**Work instruction:**
An exact reproduction of the records is required. Images must be left out.

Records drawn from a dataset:
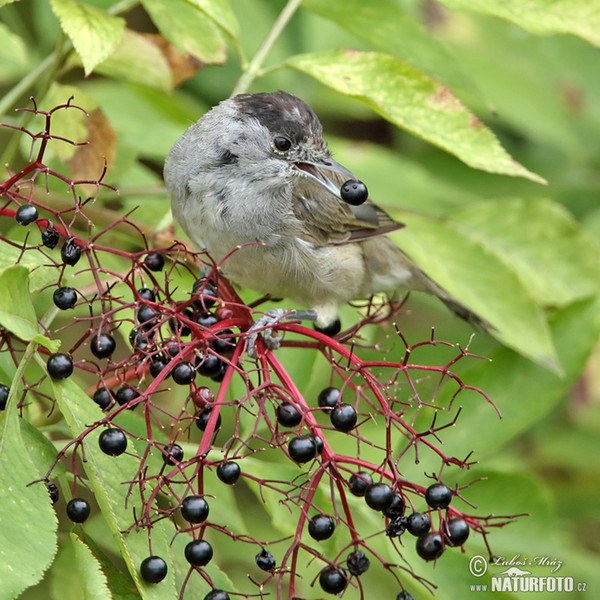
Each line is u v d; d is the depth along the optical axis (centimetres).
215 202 1055
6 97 986
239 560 1062
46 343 643
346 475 966
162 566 643
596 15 948
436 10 1327
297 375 919
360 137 1527
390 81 890
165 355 710
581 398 1265
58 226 741
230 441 682
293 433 708
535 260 1119
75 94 920
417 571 806
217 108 1094
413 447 923
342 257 1130
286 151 1079
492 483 933
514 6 955
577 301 1012
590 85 1349
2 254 785
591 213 1345
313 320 1133
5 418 651
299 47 1341
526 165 1375
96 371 723
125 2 1001
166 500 838
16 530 607
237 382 877
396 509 680
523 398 958
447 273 1048
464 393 955
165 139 1128
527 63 1341
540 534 917
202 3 895
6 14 1259
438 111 877
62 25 797
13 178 712
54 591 719
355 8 1007
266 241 1077
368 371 733
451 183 1359
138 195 1088
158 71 1006
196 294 764
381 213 1183
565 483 1259
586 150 1348
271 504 811
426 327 1346
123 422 813
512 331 995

**Reply:**
Each line is u v d; d is the depth along the optical axis (centimetres).
215 202 1055
6 97 986
239 560 1062
46 343 643
346 475 966
162 566 643
596 15 948
436 10 1327
297 375 919
360 137 1527
390 81 890
165 355 710
581 398 1265
58 226 741
230 441 682
293 433 708
535 260 1119
75 94 920
417 571 806
217 108 1094
413 447 923
342 257 1130
286 151 1079
492 483 933
514 6 955
577 301 1012
590 85 1349
2 254 785
591 213 1345
313 320 1133
5 418 651
299 47 1341
526 165 1375
96 371 723
125 2 1001
166 500 838
16 530 607
237 382 877
396 509 680
523 398 958
447 273 1048
464 393 955
165 139 1128
527 63 1341
540 534 917
202 3 895
6 14 1259
438 111 877
62 25 797
13 178 712
54 591 719
355 8 1007
266 241 1077
368 371 733
451 183 1359
138 195 1088
158 71 1006
196 294 764
381 213 1183
565 483 1259
586 150 1348
271 504 811
426 327 1346
123 422 813
512 331 995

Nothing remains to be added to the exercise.